WORK TASK:
From the records, report how many lines hold the word "phone", with the number as the sole reply.

Records contained in a dataset:

________________________

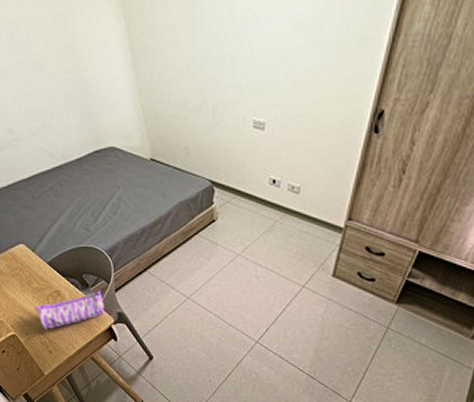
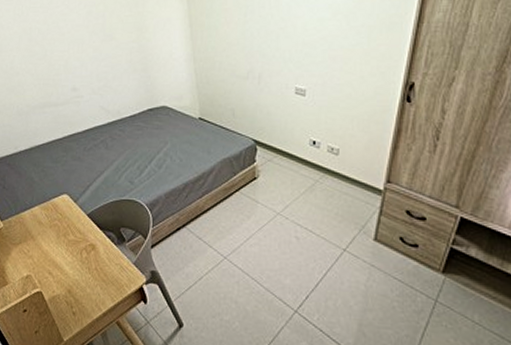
pencil case: present [35,290,105,330] -> none [67,246,139,288]

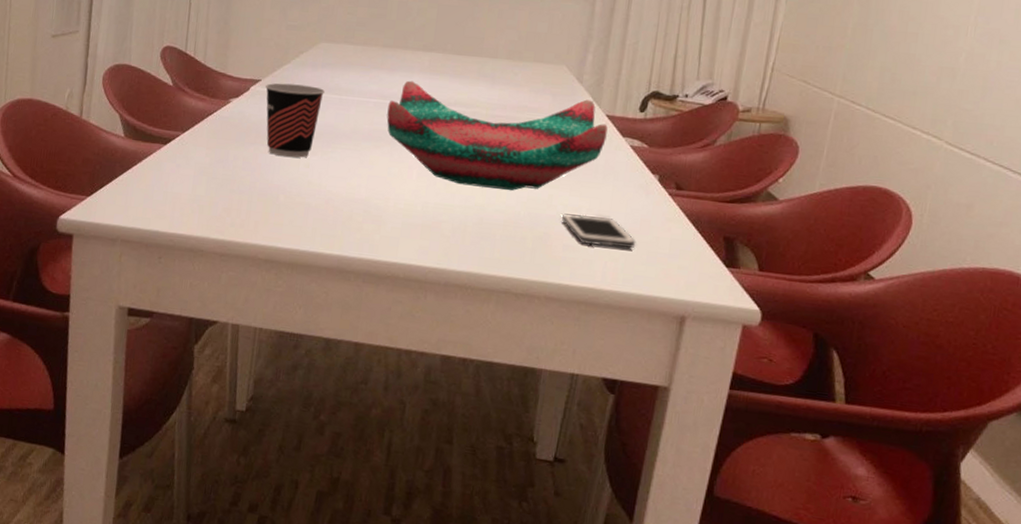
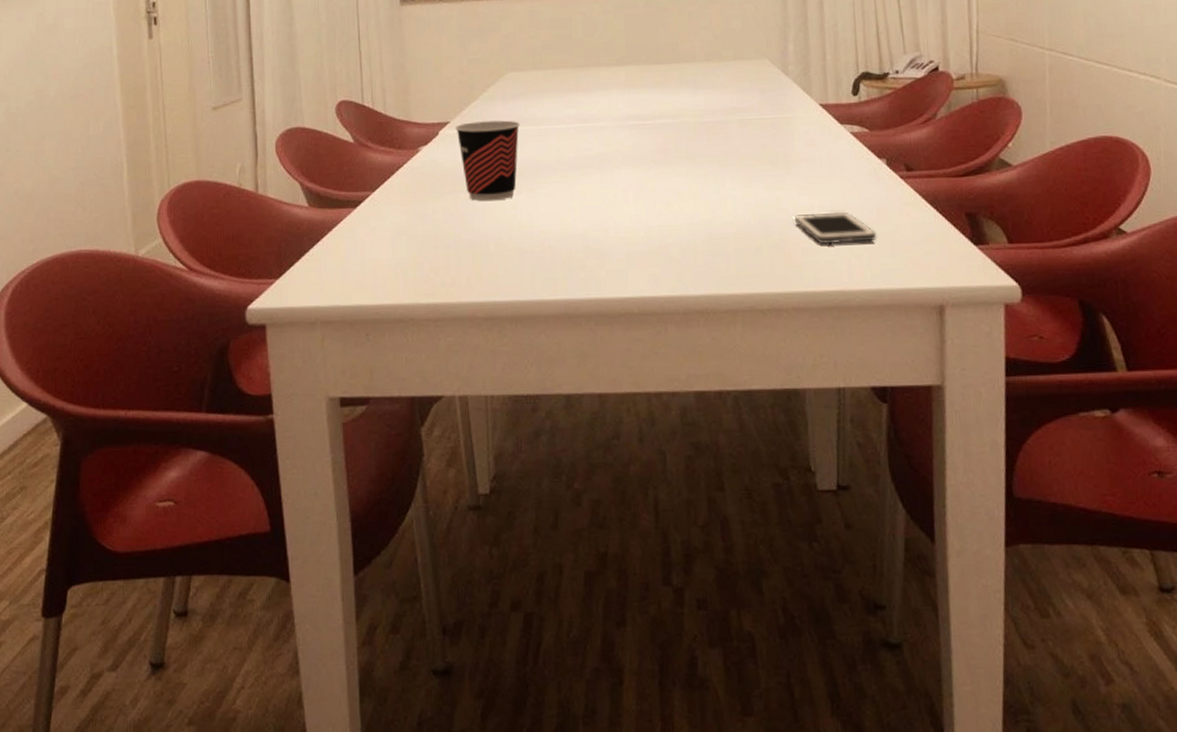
decorative bowl: present [386,80,608,190] -> none [590,91,825,202]

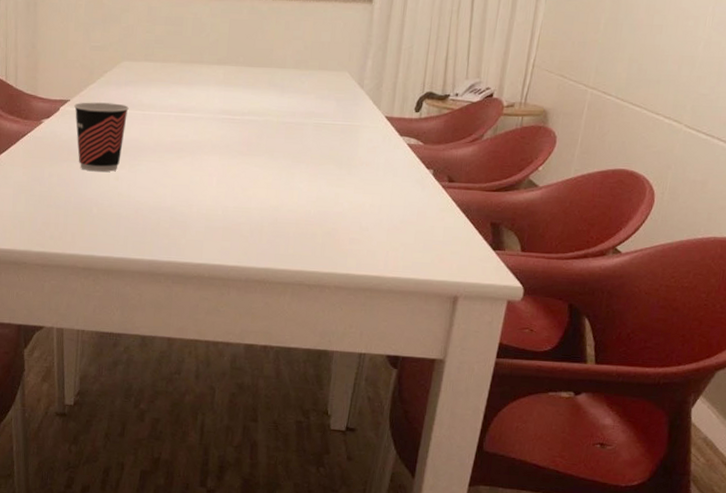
cell phone: present [795,212,877,245] -> none [348,209,414,238]

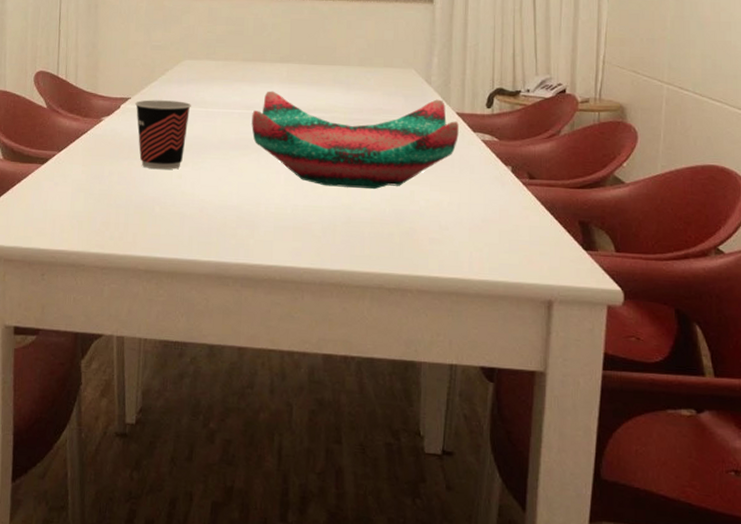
decorative bowl: none [187,93,387,191] -> present [251,91,459,189]

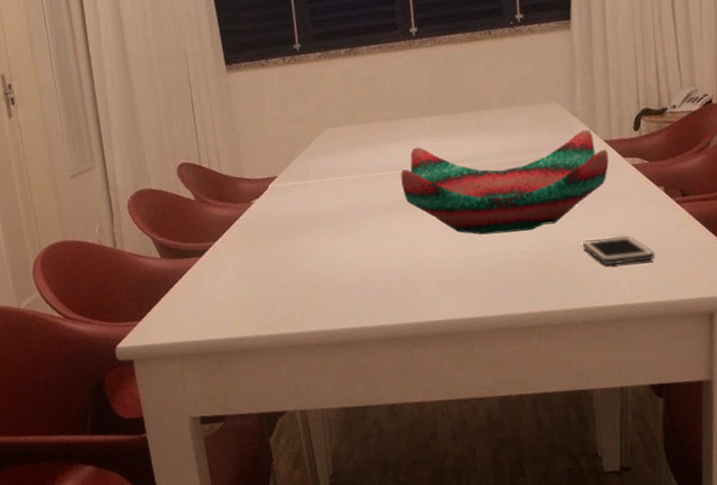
cup: present [135,100,191,170] -> none [283,172,339,245]
cell phone: none [425,208,497,238] -> present [583,236,656,266]

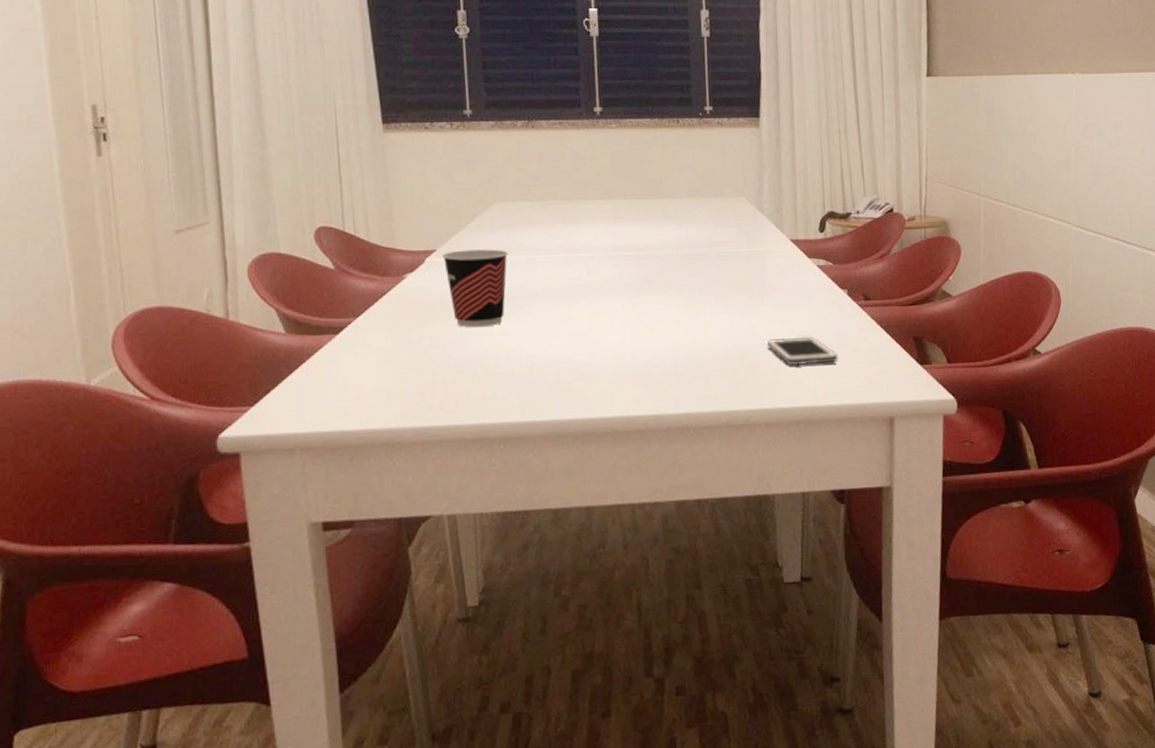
cup: none [283,172,339,245] -> present [442,249,508,328]
decorative bowl: present [400,129,609,235] -> none [577,227,794,328]

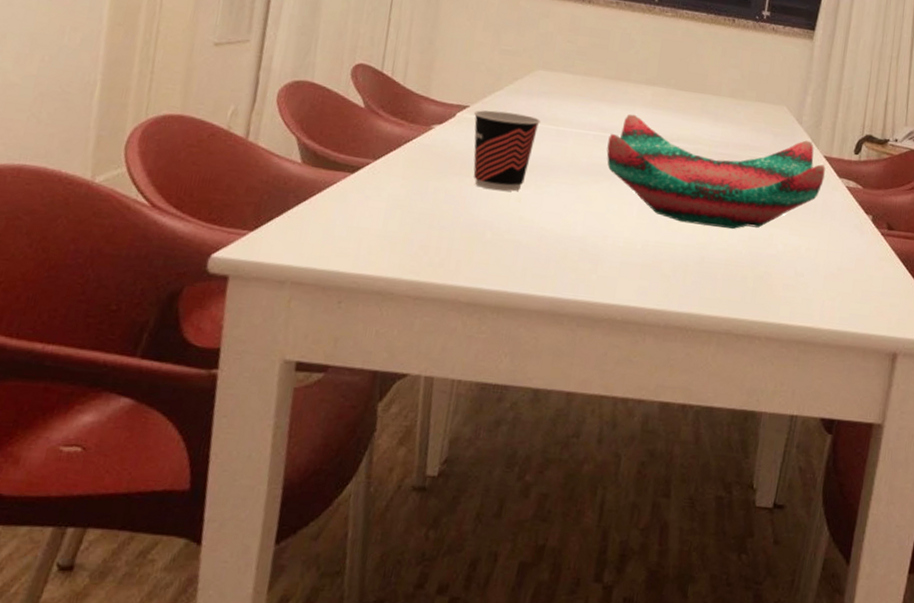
decorative bowl: none [577,227,794,328] -> present [606,114,825,229]
cell phone: present [767,337,839,366] -> none [782,252,852,287]

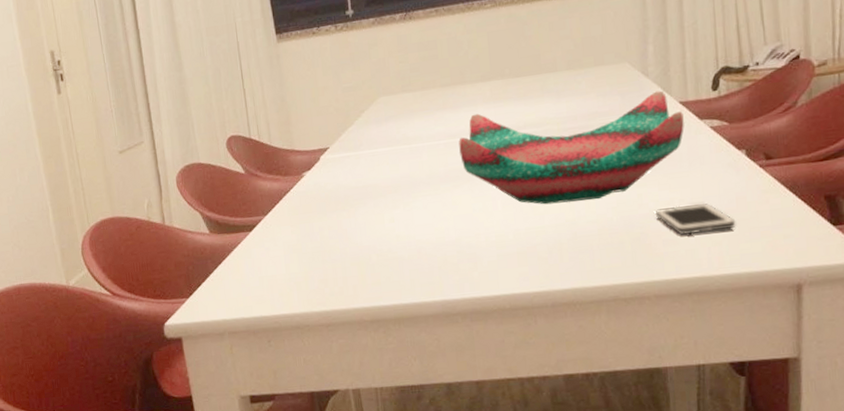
cup: present [473,110,540,192] -> none [335,141,393,218]
cell phone: none [782,252,852,287] -> present [656,203,736,235]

________________________

FINAL ANSWER:
4